Kanun Dışı Grev ve Lokavt, Sendikanın Kararı, Tespit Davası, İspat Yükü, Hak Düşürücü Süre, Haklı Sebeple Fesih, İşçinin Zararı, İşverenin Zararı, Sendikanın Sorumluluğu.

In our law, strikes and lockouts, which take place before the fulfillment of the required conditions for a legal strike and lockout, are deemed to be “unlawful”. (Law on Trade Unions and Collective Bargaining Agreements, art. 58, 59). Due to the significant results in practice caused by unlawful strike and lockout, the detection of the unlawful strike and lockout has become equally important. In the lawsuit that is filed, the Labor Court has to render its “final decision” within one month. For this purpose, a “declaratory lawsuit” can be initiated, not only after the strike and lockout decision, but also “after a strike, the execution of which has been terminated”. Employer may exercise a just cause termination of the labor contracts of workers who have participated in the unlawful strike or instigated it. Employer may exercise this right in accordance with the business needs and the equal treatment duty, within the period of extinctive prescription. The burden of proof rests with the employer. The damage suffered by the employee and the employer shall be borne by the trade union that has decided on the unlawful strike. The workers are responsible for the unlawful strike without the union's decision. In case of an “unlawful lockout”, workers may terminate their labor contracts with the employer for just cause. The employer is obliged to pay all the rights of these workers arising from labor contracts for the duration of the lockout, without an exchange for work, and to compensate the damages suffered. Those who decide on and instigate unlawful strikes and lockouts are also punished with administrative fines.

Unlawful Strike and Lockout, Decision of the Trade Union, Declaratory Lawsuit, Burden of Proof, The Period of Extinctive Prescription, Termination for Just Cause, Damage of the Employee, Damage of the Employer, Responsibility of the Trade Union.

A. KANUN DIŞI GREVİN TESPİTİ

Kanuna göre, kanuni bir grev ve lokavt için “aranan şartlar gerçekleşmeden yapılan” grev ve lokavta “kanun dışı” grev ve lokavt denilir (SETİSK md.58/3; 59/3)1.

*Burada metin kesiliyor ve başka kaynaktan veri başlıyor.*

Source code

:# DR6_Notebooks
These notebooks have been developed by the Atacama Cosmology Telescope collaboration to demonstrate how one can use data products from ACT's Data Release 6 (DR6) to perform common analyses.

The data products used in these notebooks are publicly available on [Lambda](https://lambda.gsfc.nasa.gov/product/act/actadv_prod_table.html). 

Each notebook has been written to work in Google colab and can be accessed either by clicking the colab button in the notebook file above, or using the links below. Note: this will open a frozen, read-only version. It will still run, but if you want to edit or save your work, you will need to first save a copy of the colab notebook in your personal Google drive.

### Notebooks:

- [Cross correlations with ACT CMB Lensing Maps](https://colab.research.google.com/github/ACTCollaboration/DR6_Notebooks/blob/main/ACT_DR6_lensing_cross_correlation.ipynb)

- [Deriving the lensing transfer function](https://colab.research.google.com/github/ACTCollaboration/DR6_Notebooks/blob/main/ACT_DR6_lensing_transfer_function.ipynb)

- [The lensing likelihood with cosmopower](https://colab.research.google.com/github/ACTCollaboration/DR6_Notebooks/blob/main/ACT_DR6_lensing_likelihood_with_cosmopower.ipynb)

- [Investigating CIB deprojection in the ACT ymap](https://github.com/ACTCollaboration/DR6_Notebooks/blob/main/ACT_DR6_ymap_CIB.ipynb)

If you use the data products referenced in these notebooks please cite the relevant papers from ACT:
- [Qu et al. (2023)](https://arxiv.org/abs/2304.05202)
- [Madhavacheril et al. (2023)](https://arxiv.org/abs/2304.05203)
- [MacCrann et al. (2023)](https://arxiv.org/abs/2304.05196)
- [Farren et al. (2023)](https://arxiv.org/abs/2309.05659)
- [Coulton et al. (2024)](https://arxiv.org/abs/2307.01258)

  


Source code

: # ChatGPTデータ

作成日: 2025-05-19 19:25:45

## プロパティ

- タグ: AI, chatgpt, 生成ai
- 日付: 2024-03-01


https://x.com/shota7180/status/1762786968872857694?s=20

Böylece “kanun dışı” grev ve lokavtın tanımında birinci unsur, tarafların bir “menfaat (çıkar) uyuşmazlığı” olmaksızın veya “mesleki amaç” (iktisadi ve sosyal hak ve menfaatlerin korunması ve geliştirilmesi) dışında işyerinde faaliyetin “durdurulması” veya “önemli ölçüde aksatılması” için işyerinin “topluca” terk edilmesi veya işçilerin uzaklaştırılmasıdır. Gerçi, 2822 sayılı yasa “işyeri işgali”, “işi yavaşlatma”, “verimi düşürme” gibi “diğer direniş” hallerinde işyerinin topluca “terk edilmesi” söz konusu olmadığı halde, Kanun bu tür “direnişler hakkında da kanun dışı grevin müeyyidelerinin uygulanacağını” hükme bağlamıştı (TİSGLK Md.25/3). 6356 sayılı yasayla kaldırılan bu hükümden sonra, bu eylemleri “kanun dışı grev” değil, işçinin işverene karşı “sadakat” (bağlılık) borcunun ihlali kabul etmek ve ona göre yaptırıma bağlamak gerekecektir.

İkinci unsur, “kanuna uygun” olmayan; yani, “kanuni bir grev ve lokavt” için “aranan şartların gerçekleşmemesidir”. Bir başka deyişle, kanuni bir grev ve lokavt için aranan “esas”, “usul” ve “şekil” şartlarına uyulmadan grev ve lokavt yapılmasıdır. Bu nedenle, “siyasi”, “genel”, “dayanışma” grev ve lokavtları ile “devletin ülkesi ve milletiyle bölünmez bütünlüğüne, milli egemenliğe, Cumhuriyete, milli güvenliğe aykırı amaçla” yapılan grev ve lokavtlar da kanuni bir grev ve lokavt için aranan “esas”, “usul” ve “şekil” şartları gerçekleşmeden yapılan grev ve lokavtlar olduğu için “kanun dışı” sayılacaktır.